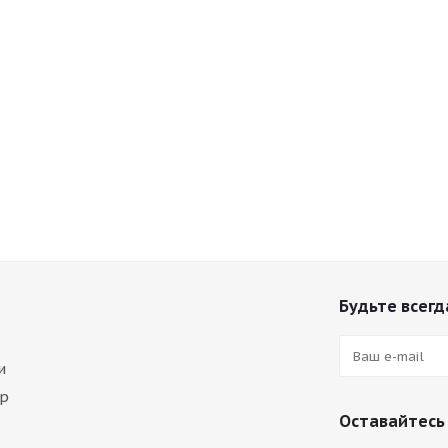
Будьте всегда
и
ар
Оставайтесь 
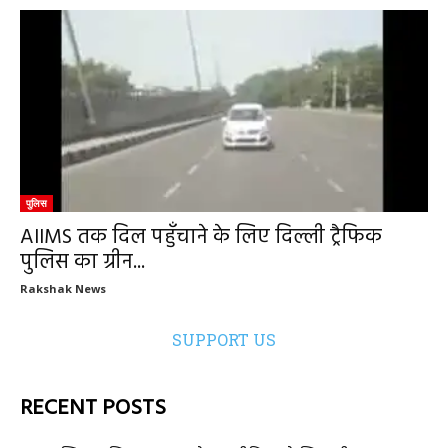
पुलिस
AIIMS तक दिल पहुँचाने के लिए दिल्ली ट्रैफिक
पुलिस का ग्रीन...
Rakshak News
SUPPORT US
RECENT POSTS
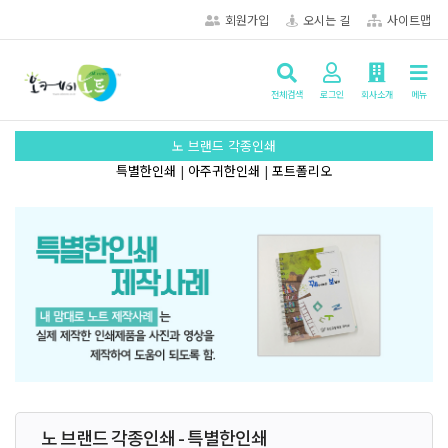
회원가입
오시는 길
사이트맵
전체검색
로그인
회사소개
메뉴
노 브랜드 각종인쇄
특별한인쇄
|
아주귀한인쇄
|
포트폴리오
노 브랜드 각종인쇄 - 특별한인쇄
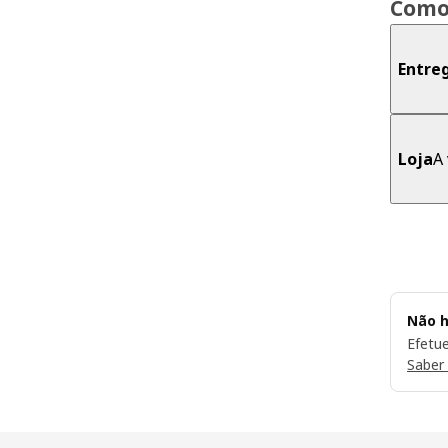
Como
Entre
Loja
A 
Não h
Efetu
Saber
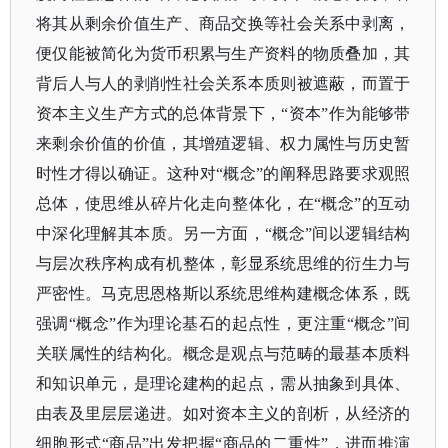
将其从剩余价值生产、商品交换等社会关系中剥离，
便仅能被简化为货币积累与生产资料的物质叠加，其
背后人与人的剥削性社会关系本质则被遮蔽，而置于
资本主义生产方式的总体背景下，“资本”作为能够带
来剩余价值的价值，其增殖逻辑、权力属性与历史暂
时性才得以确证。这种对“概念”的阐释思路要求观照
总体，使思维从碎片化走向整体化，在“概念”的互动
中深化理解其本质。另一方面，“概念”间以逻辑结构
与层次秩序构成有机整体，彰显系统思维的衍生力与
严密性。马克思恩格斯以系统思维构建概念体系，既
强调“概念”作为理论基石的起点性，更注重“概念”间
关联属性的结构化。概念是观点与范畴的最基本质料
和知识单元，是理论建构的起点，需从抽象到具体、
由表及里层层递进。如对资本主义的剖析，从经济的
细胞形式“商品”出发把握“商品的二重性”，进而推演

--------

__Exercise requirements__: Output the material verbatim, skipping the images.

__Answer for the task__:
Будьте всегда
и
ар
Оставайтесь 
पुलिस
AIIMS तक दिल पहुँचाने के लिए दिल्ली ट्रैफिक
पुलिस का ग्रीन...
Rakshak News
SUPPORT US
RECENT POSTS
회원가입
오시는 길
사이트맵
전체검색
로그인
회사소개
메뉴
노 브랜드 각종인쇄
특별한인쇄
|
아주귀한인쇄
|
포트폴리오
노 브랜드 각종인쇄 - 특별한인쇄
Como
Entre
Loja
A 
Não h
Efetu
Saber
将其从剩余价值生产、商品交换等社会关系中剥离，
便仅能被简化为货币积累与生产资料的物质叠加，其
背后人与人的剥削性社会关系本质则被遮蔽，而置于
资本主义生产方式的总体背景下，“资本”作为能够带
来剩余价值的价值，其增殖逻辑、权力属性与历史暂
时性才得以确证。这种对“概念”的阐释思路要求观照
总体，使思维从碎片化走向整体化，在“概念”的互动
中深化理解其本质。另一方面，“概念”间以逻辑结构
与层次秩序构成有机整体，彰显系统思维的衍生力与
严密性。马克思恩格斯以系统思维构建概念体系，既
强调“概念”作为理论基石的起点性，更注重“概念”间
关联属性的结构化。概念是观点与范畴的最基本质料
和知识单元，是理论建构的起点，需从抽象到具体、
由表及里层层递进。如对资本主义的剖析，从经济的
细胞形式“商品”出发把握“商品的二重性”，进而推演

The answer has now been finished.